What you will do →
Given the material below, output exactly the lines from the line with "middle tip: (488, 401)" to the line with "wrist: (589, 581)", both ends included, and no other lines.

The data →
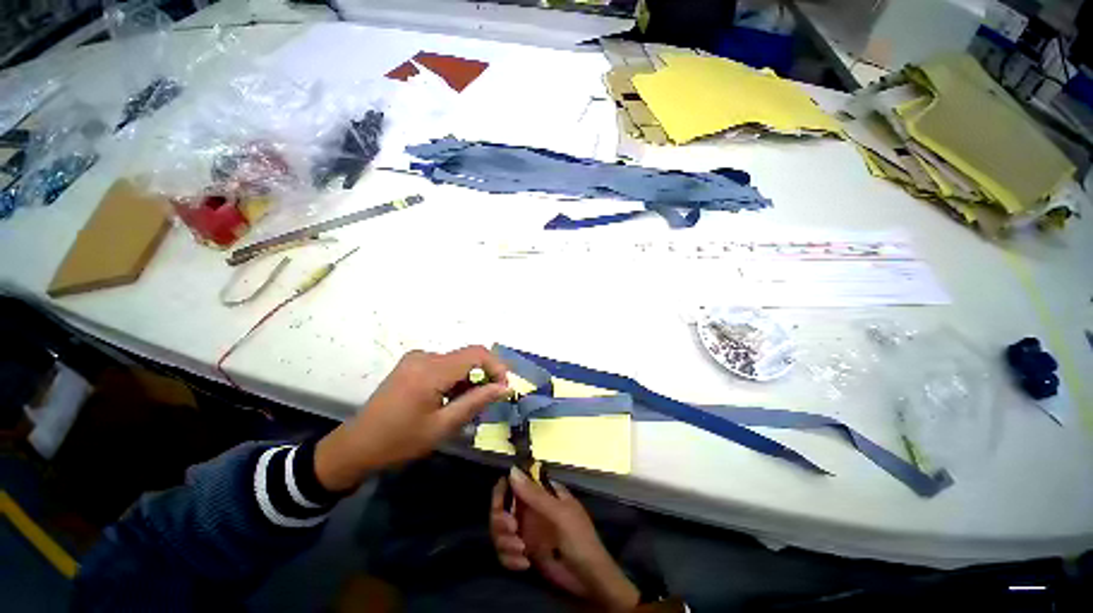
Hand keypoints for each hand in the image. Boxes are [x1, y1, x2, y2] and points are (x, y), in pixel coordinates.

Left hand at [315, 345, 508, 491]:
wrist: (356, 447)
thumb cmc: (399, 442)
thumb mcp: (442, 426)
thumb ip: (476, 402)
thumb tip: (504, 387)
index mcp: (430, 370)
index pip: (476, 354)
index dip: (497, 367)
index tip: (504, 388)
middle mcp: (424, 356)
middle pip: (468, 356)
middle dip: (484, 375)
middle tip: (488, 401)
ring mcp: (416, 358)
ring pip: (457, 361)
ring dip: (469, 379)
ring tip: (467, 405)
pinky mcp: (412, 364)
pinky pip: (444, 364)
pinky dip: (456, 378)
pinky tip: (451, 399)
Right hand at [490, 469, 639, 611]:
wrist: (589, 581)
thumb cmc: (579, 540)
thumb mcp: (559, 514)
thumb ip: (535, 495)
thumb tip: (512, 470)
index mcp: (543, 493)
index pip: (515, 483)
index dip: (503, 491)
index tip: (501, 505)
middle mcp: (532, 509)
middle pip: (503, 507)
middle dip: (501, 521)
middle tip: (512, 530)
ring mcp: (527, 531)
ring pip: (501, 531)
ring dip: (505, 542)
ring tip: (521, 551)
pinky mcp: (525, 552)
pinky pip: (506, 552)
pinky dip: (510, 559)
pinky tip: (524, 564)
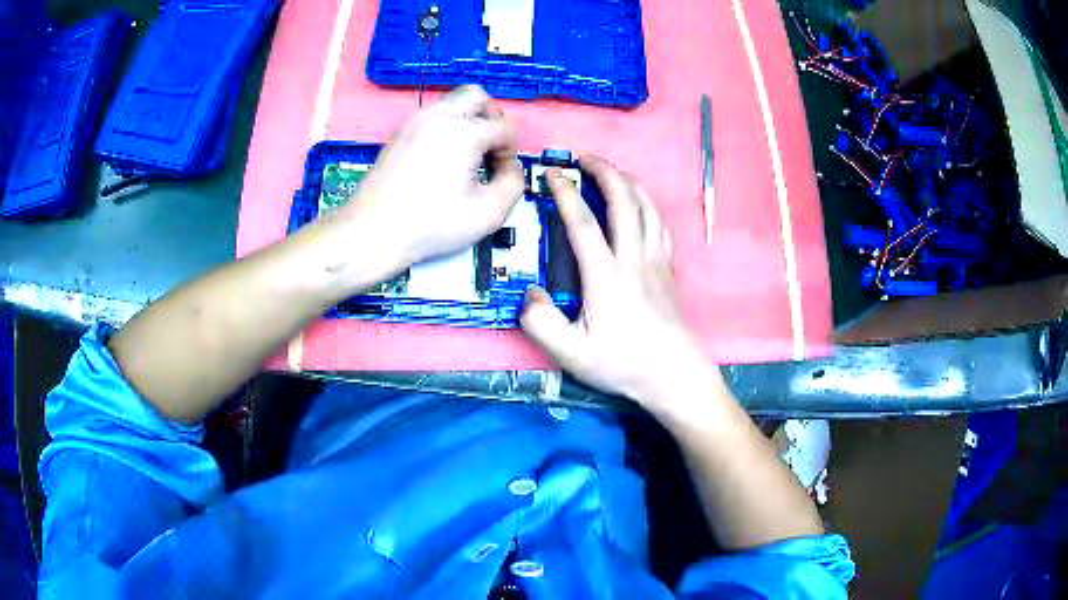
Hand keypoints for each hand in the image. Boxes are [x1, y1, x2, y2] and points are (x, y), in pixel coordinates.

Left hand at [342, 85, 524, 267]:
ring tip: (468, 156)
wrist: (373, 231)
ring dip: (470, 122)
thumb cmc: (432, 225)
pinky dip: (448, 128)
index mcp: (464, 132)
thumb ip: (514, 184)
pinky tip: (444, 160)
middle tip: (492, 150)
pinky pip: (433, 116)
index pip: (504, 129)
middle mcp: (439, 116)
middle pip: (478, 97)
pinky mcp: (400, 132)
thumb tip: (512, 167)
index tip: (502, 176)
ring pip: (453, 103)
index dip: (511, 153)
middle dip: (493, 120)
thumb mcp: (488, 213)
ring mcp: (415, 121)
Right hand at [520, 156, 719, 406]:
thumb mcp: (571, 354)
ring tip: (612, 171)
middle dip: (603, 171)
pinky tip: (642, 205)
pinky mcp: (669, 269)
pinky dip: (648, 205)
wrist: (673, 375)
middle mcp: (633, 258)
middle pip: (623, 201)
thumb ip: (541, 323)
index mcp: (606, 275)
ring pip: (646, 207)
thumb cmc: (622, 364)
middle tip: (583, 157)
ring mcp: (656, 261)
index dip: (565, 193)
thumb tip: (529, 293)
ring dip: (628, 182)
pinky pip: (660, 224)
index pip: (583, 222)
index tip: (551, 173)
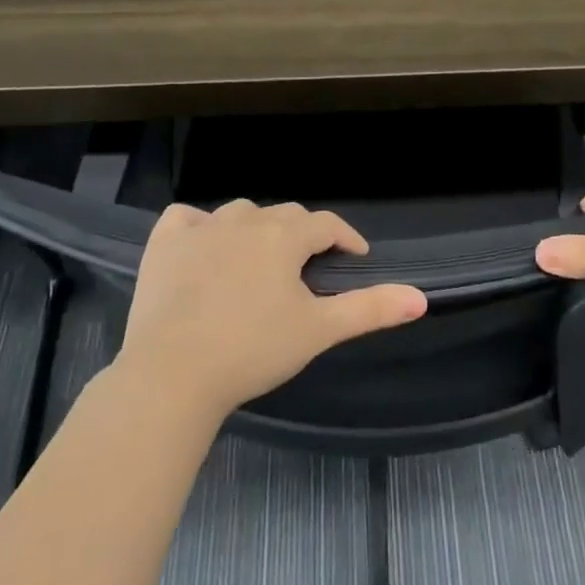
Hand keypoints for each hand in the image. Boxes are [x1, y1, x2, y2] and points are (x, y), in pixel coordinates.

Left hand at [116, 199, 427, 418]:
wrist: (173, 371)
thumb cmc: (253, 350)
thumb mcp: (318, 331)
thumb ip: (369, 309)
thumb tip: (420, 299)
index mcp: (283, 236)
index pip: (326, 224)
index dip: (346, 237)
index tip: (355, 256)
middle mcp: (244, 221)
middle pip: (284, 215)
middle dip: (302, 234)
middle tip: (307, 267)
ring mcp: (200, 229)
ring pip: (238, 213)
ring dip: (255, 229)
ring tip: (258, 258)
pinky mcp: (164, 244)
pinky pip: (185, 219)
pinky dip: (198, 226)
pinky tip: (202, 245)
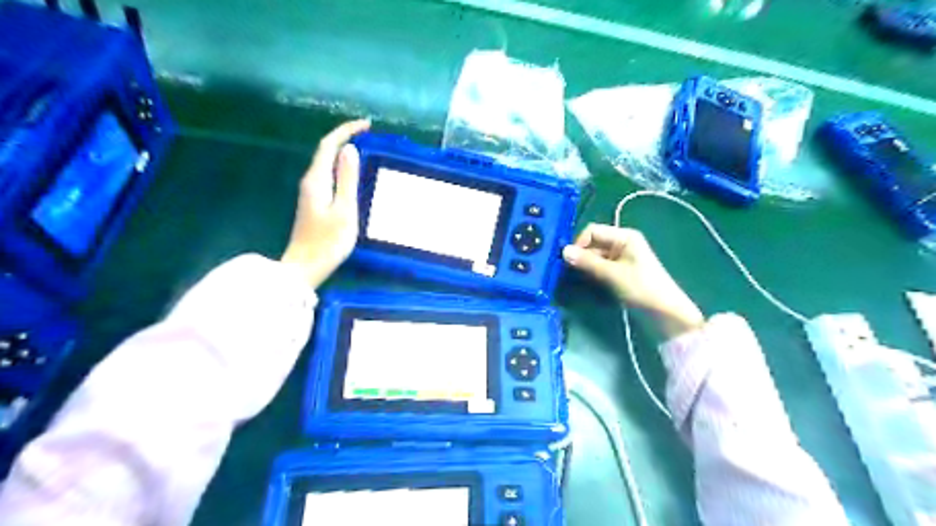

Finished exercise →
middle tip: (488, 401)
ring mcp: (416, 358)
ring pip: (457, 361)
ring dip: (469, 379)
ring tip: (467, 405)
pinky mcp: (412, 364)
pinky pip: (444, 364)
pinky dip: (456, 378)
pinky tip: (451, 399)
Right hand at [490, 469, 639, 611]:
wrist: (589, 581)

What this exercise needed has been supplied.